Well, this movie put one over on me. Starts off with a bunch of guys having a reunion for a bachelor party in a fancy rental house, which logically promised lots of agressive dipshit behavior and characters I wasn't going to like at all. My dirty little secret is I'm often multitasking when I watch movies, and the good ones draw my attention, otherwise I wind up missing a lot, and I tucked in with my laptop expecting to miss most of this one. The loutish behavior in the early scenes (set in a strip club, naturally) did nothing to dussuade me that this would be anything more than 90 minutes of shriek-filled audio wallpaper.
But somewhere in the middle, I noticed the appearance of an antagonist who was incredibly well-cast, just seriously creepy. And very soon the disappearance of one of the guys in the middle of the night prompts a hard right turn into serious David Lynch territory—and while a lot of David Lynch wannabe have made terrible movies, this isn't one of those. This one took the lessons to heart, and this thing gets very surreal, and plays it straight-faced, without crossing that omnipresent and dangerous line into corniness.

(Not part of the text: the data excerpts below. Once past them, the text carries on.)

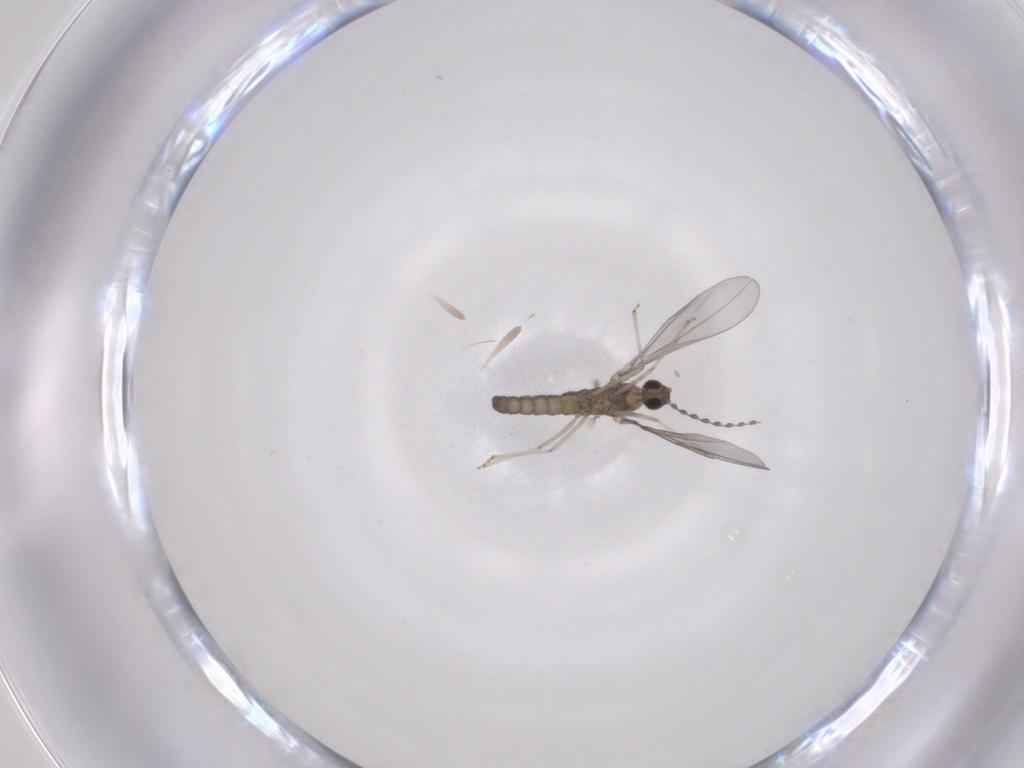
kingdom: Animalia
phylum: Arthropoda
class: Insecta
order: Diptera
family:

Unfortunately I'd already tuned out so much that by the time I realized what was going on, I'd missed a lot. It snuck right past me. But, wow, does it get trippy.
This one will get a more attentive rewatch, ut earned that.
There's not a lot of post-Lynchian surrealism I might've said that about. And it's all the more remarkable seeing has how it started off seeming like it was going to be a bunch of apes aping around. No, it's way more polished than that, and far stranger. We'll see what I think when I give it a proper viewing. But it definitely seems to be something different.